_Your instructions_
When the line containing "focal_35mm: 90" is found in the data below, give it again along with every later line, exactly; drop the pictures.
[Start of section]
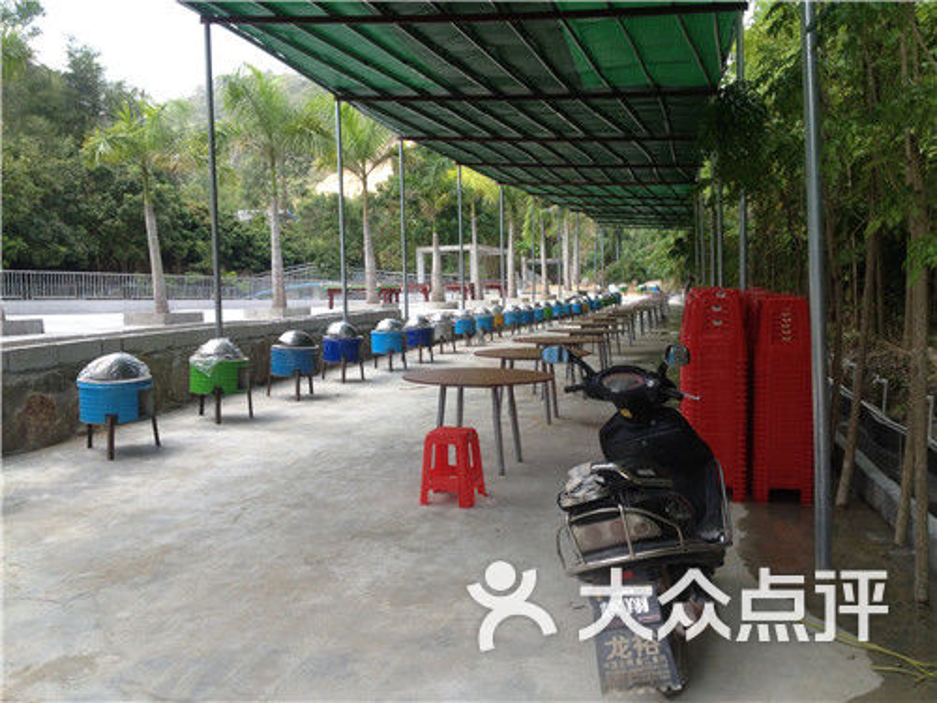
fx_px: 947
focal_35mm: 35
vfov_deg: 40.7
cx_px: 468
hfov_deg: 52.6
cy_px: 352
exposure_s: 1/397
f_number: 2.4
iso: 50
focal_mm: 4.28
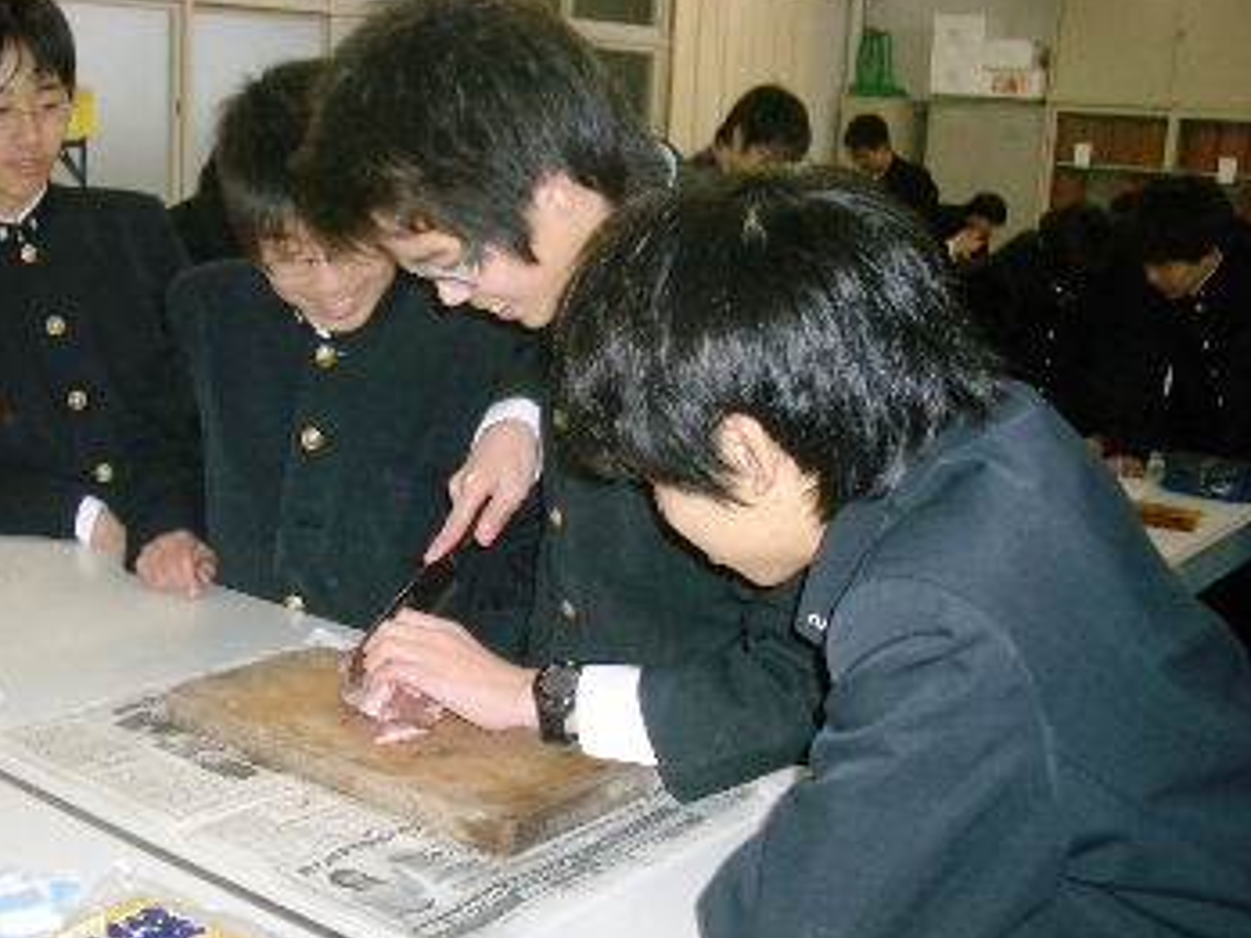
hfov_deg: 41.7
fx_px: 1626
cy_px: 525
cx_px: 453
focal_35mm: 45
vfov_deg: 32.1
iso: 100
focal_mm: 5.8
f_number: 2.6
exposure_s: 1/60
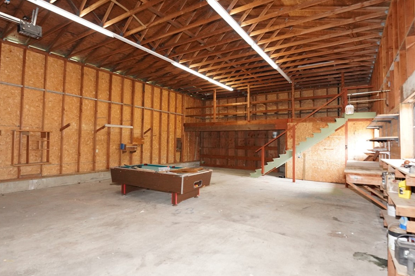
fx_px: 219
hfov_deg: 86.8
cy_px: 133
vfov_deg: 64.5
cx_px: 193
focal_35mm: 19
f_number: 4
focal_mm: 14
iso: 3200
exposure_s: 1/60
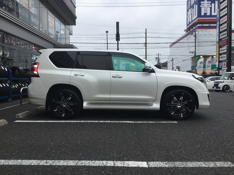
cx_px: 117
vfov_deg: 45.4
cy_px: 88
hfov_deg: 58.4
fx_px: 210
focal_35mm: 31
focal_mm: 3.3
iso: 25
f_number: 2.4
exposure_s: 1/754
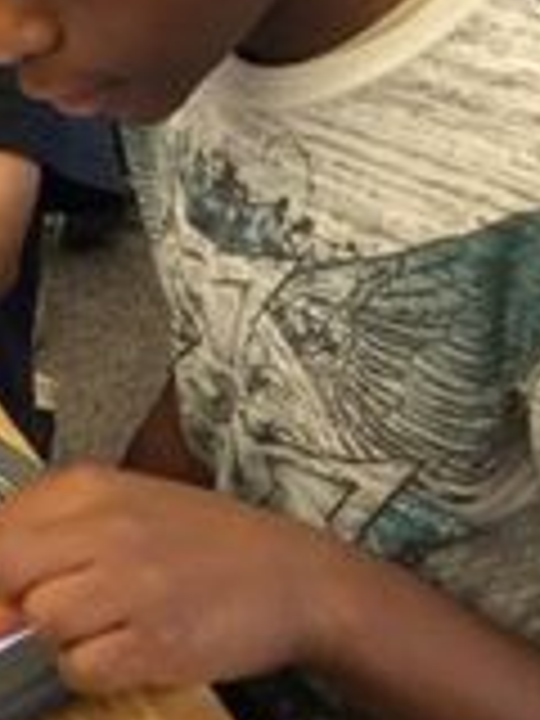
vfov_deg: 21.3
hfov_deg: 15.8
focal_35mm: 90
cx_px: -104
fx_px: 1872
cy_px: 58
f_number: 2.2
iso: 100
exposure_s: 1/30
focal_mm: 4.12
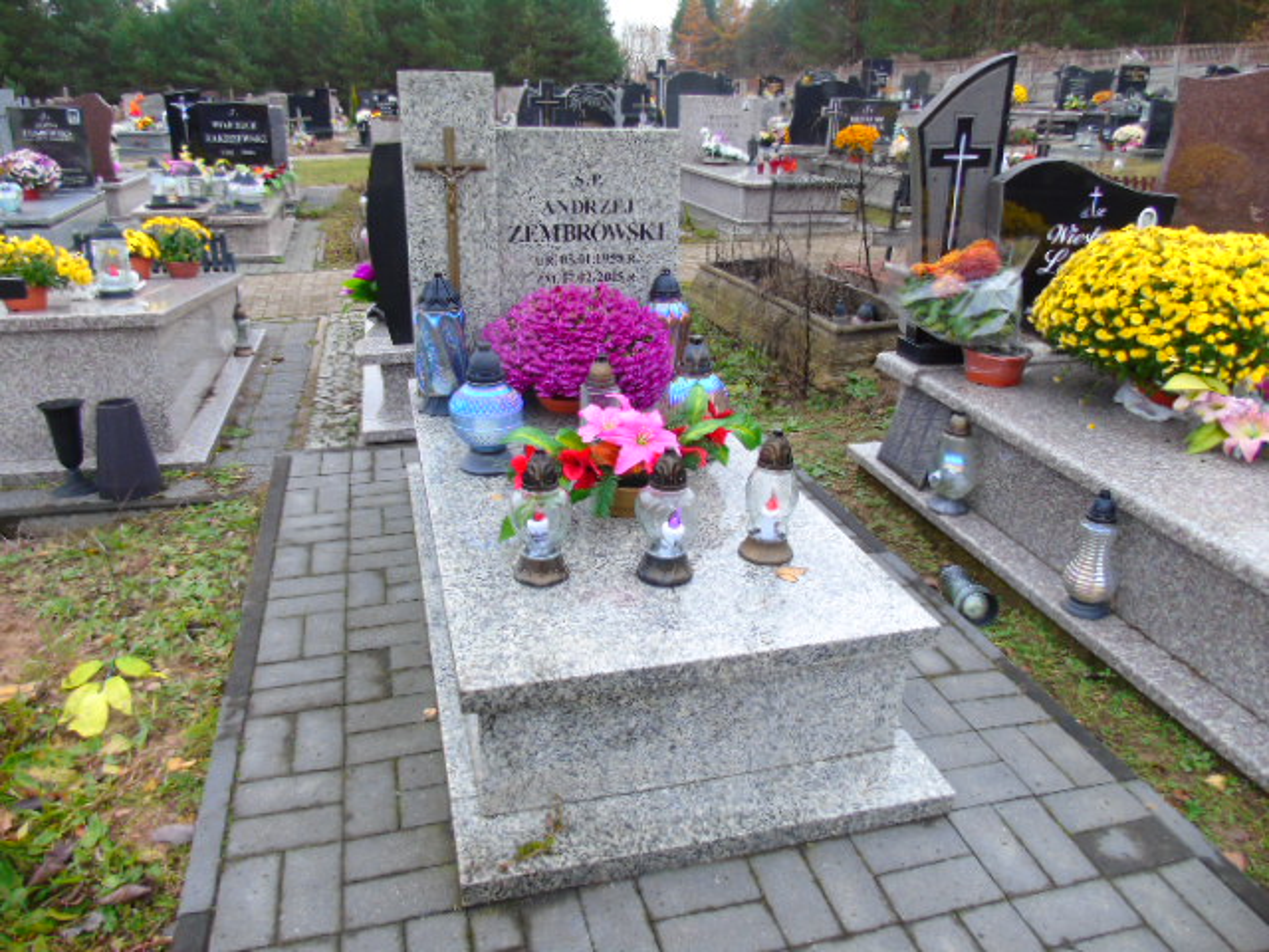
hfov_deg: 69.4
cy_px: 476
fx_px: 916
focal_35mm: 25
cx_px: 634
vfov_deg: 54.9
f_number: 3.4
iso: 80
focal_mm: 4.4
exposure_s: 1/30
[End of section]
_Output for this exercise_
focal_35mm: 90
cx_px: -104
fx_px: 1872
cy_px: 58
f_number: 2.2
iso: 100
exposure_s: 1/30
focal_mm: 4.12
hfov_deg: 69.4
cy_px: 476
fx_px: 916
focal_35mm: 25
cx_px: 634
vfov_deg: 54.9
f_number: 3.4
iso: 80
focal_mm: 4.4
exposure_s: 1/30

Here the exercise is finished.